§ **TASK ITEM**
Starting from the top of the entries below and ending with the line containing "Page size: 1241x1754.", restate every line word for word, pictures omitted.

§ **DATA FOR ANALYSIS**
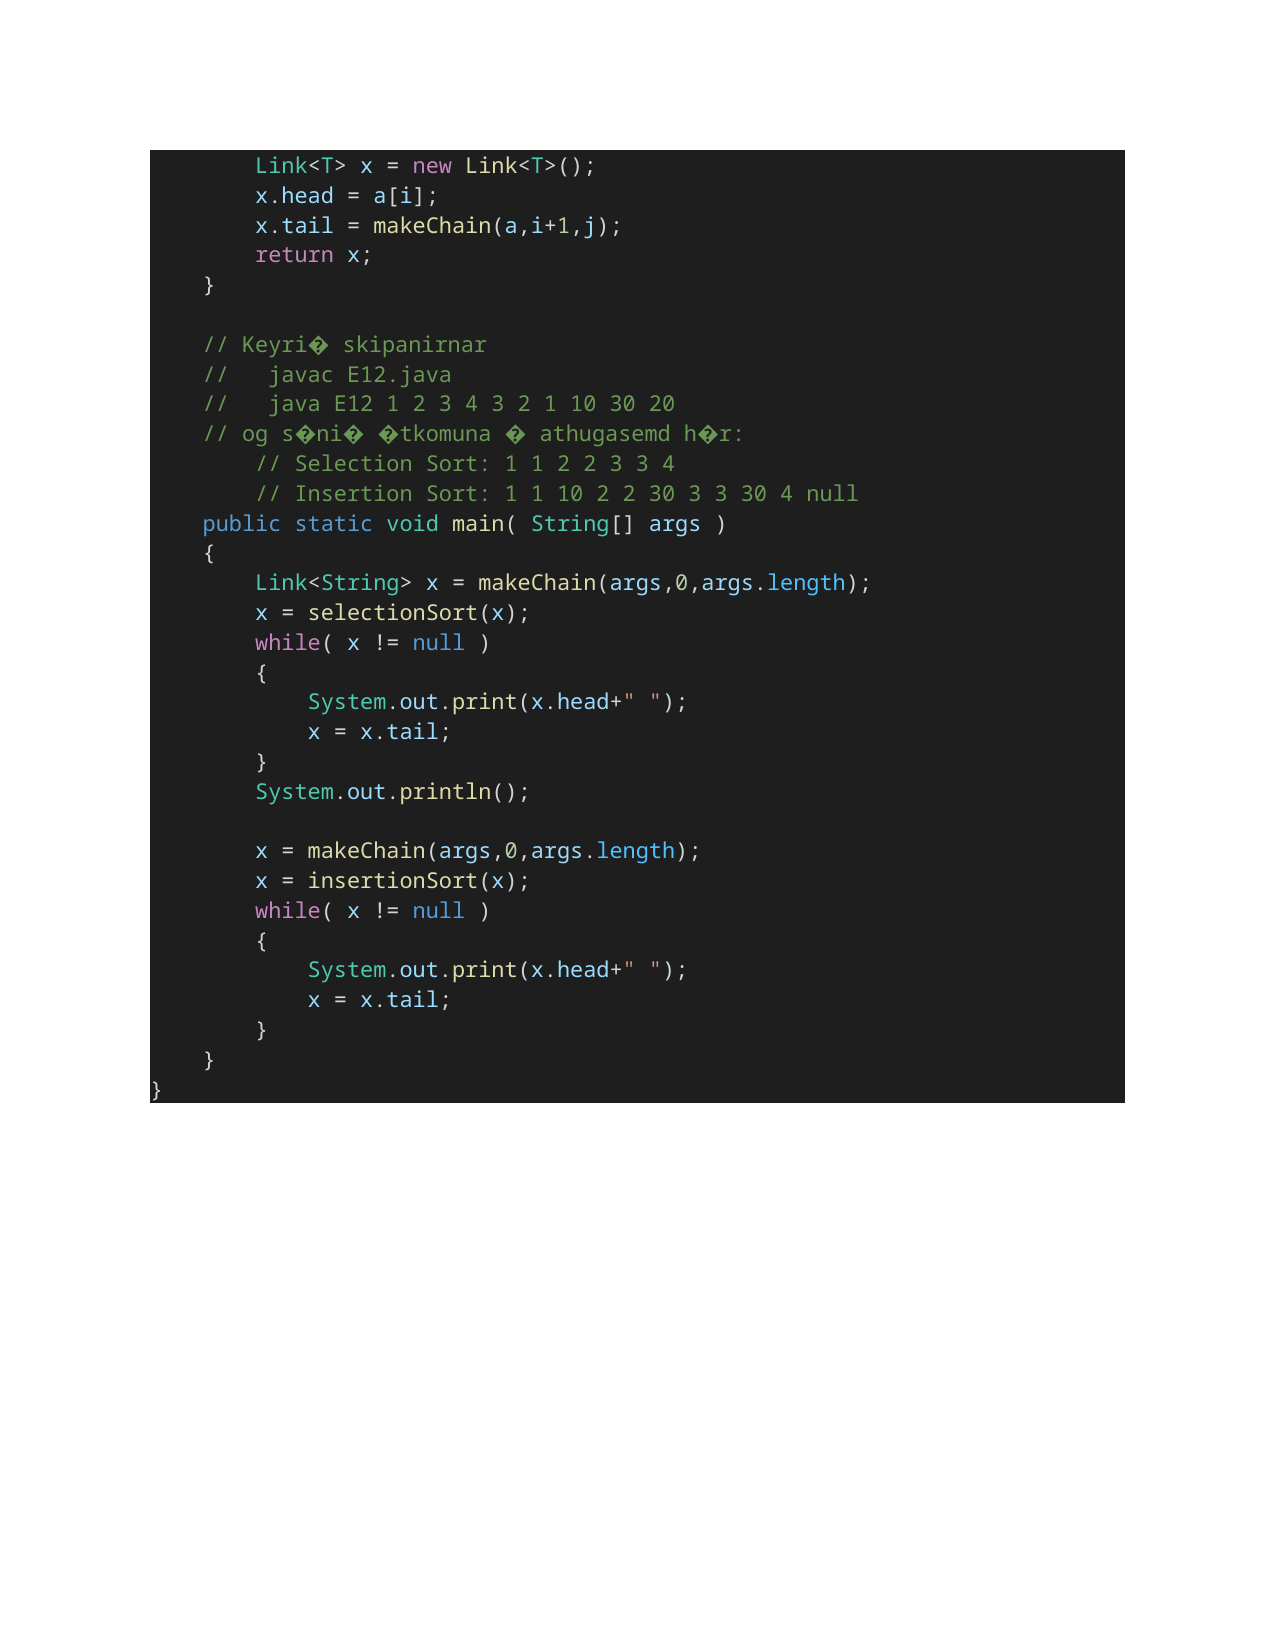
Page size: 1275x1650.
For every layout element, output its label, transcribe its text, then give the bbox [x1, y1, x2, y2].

text { [150, 656, 1125, 686]
text x = insertionSort(x); [150, 865, 1125, 895]
text { [150, 924, 1125, 954]
text // og s�ni� �tkomuna � athugasemd h�r: [150, 418, 1125, 448]
text x.head = a[i]; [150, 180, 1125, 209]
text // Insertion Sort: 1 1 10 2 2 30 3 3 30 4 null [150, 478, 1125, 507]
text } [150, 1014, 1125, 1044]
text System.out.println(); [150, 776, 1125, 805]
text // Keyri� skipanirnar [150, 329, 1125, 358]
text // java E12 1 2 3 4 3 2 1 10 30 20 [150, 388, 1125, 418]
text Link<T> x = new Link<T>(); [150, 150, 1125, 180]
text { [150, 537, 1125, 567]
text public static void main( String[] args ) [150, 507, 1125, 537]
text // javac E12.java [150, 358, 1125, 388]
text System.out.print(x.head+" "); [150, 954, 1125, 984]
text } [150, 1044, 1125, 1073]
text } [150, 1073, 1125, 1103]
text } [150, 269, 1125, 299]
text } [150, 746, 1125, 776]
text // Selection Sort: 1 1 2 2 3 3 4 [150, 448, 1125, 478]
text Link<String> x = makeChain(args,0,args.length); [150, 567, 1125, 597]
text x = selectionSort(x); [150, 597, 1125, 627]
text System.out.print(x.head+" "); [150, 686, 1125, 716]
text while( x != null ) [150, 627, 1125, 656]
text x = x.tail; [150, 716, 1125, 746]
text x = makeChain(args,0,args.length); [150, 835, 1125, 865]
text x = x.tail; [150, 984, 1125, 1014]
text x.tail = makeChain(a,i+1,j); [150, 209, 1125, 239]
text return x; [150, 239, 1125, 269]
text while( x != null ) [150, 895, 1125, 924]
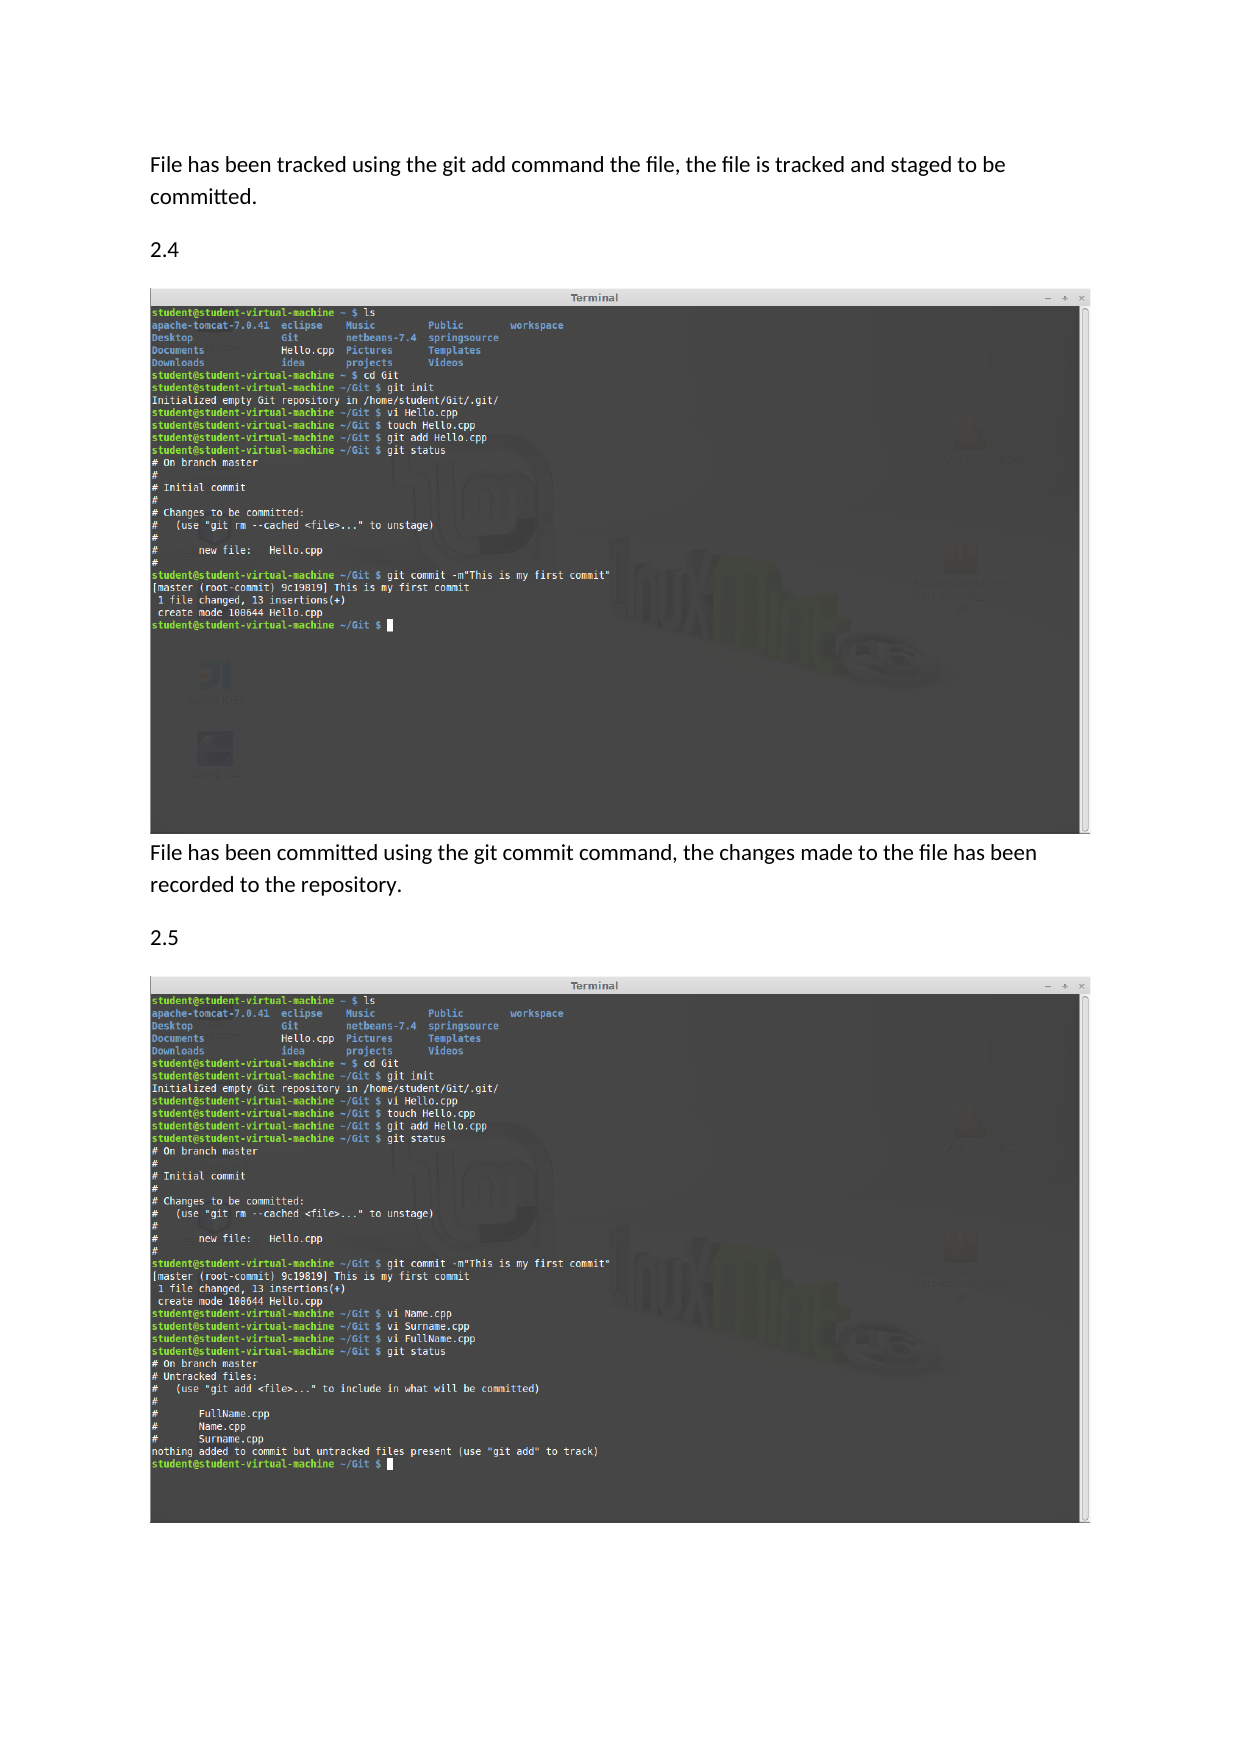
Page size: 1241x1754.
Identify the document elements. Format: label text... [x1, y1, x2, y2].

picture [150, 976, 1091, 1523]
text File has been committed using the git commit command, the changes made to the file has been recorded to the repository. [150, 834, 1090, 898]
text File has been tracked using the git add command the file, the file is tracked and staged to be committed. [150, 150, 1090, 210]
picture [150, 288, 1091, 834]
text 2.5 [150, 923, 1090, 951]
text 2.4 [150, 235, 1090, 263]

§ **ANSWER TO THIS PROBLEM**
Page size: 1275x1650.
For every layout element, output its label, transcribe its text, then give the bbox [x1, y1, x2, y2].

text { [150, 656, 1125, 686]
text x = insertionSort(x); [150, 865, 1125, 895]
text { [150, 924, 1125, 954]
text // og s�ni� �tkomuna � athugasemd h�r: [150, 418, 1125, 448]
text x.head = a[i]; [150, 180, 1125, 209]
text // Insertion Sort: 1 1 10 2 2 30 3 3 30 4 null [150, 478, 1125, 507]
text } [150, 1014, 1125, 1044]
text System.out.println(); [150, 776, 1125, 805]
text // Keyri� skipanirnar [150, 329, 1125, 358]
text // java E12 1 2 3 4 3 2 1 10 30 20 [150, 388, 1125, 418]
text Link<T> x = new Link<T>(); [150, 150, 1125, 180]
text { [150, 537, 1125, 567]
text public static void main( String[] args ) [150, 507, 1125, 537]
text // javac E12.java [150, 358, 1125, 388]
text System.out.print(x.head+" "); [150, 954, 1125, 984]
text } [150, 1044, 1125, 1073]
text } [150, 1073, 1125, 1103]
text } [150, 269, 1125, 299]
text } [150, 746, 1125, 776]
text // Selection Sort: 1 1 2 2 3 3 4 [150, 448, 1125, 478]
text Link<String> x = makeChain(args,0,args.length); [150, 567, 1125, 597]
text x = selectionSort(x); [150, 597, 1125, 627]
text System.out.print(x.head+" "); [150, 686, 1125, 716]
text while( x != null ) [150, 627, 1125, 656]
text x = x.tail; [150, 716, 1125, 746]
text x = makeChain(args,0,args.length); [150, 835, 1125, 865]
text x = x.tail; [150, 984, 1125, 1014]
text x.tail = makeChain(a,i+1,j); [150, 209, 1125, 239]
text return x; [150, 239, 1125, 269]
text while( x != null ) [150, 895, 1125, 924]
Page size: 1241x1754.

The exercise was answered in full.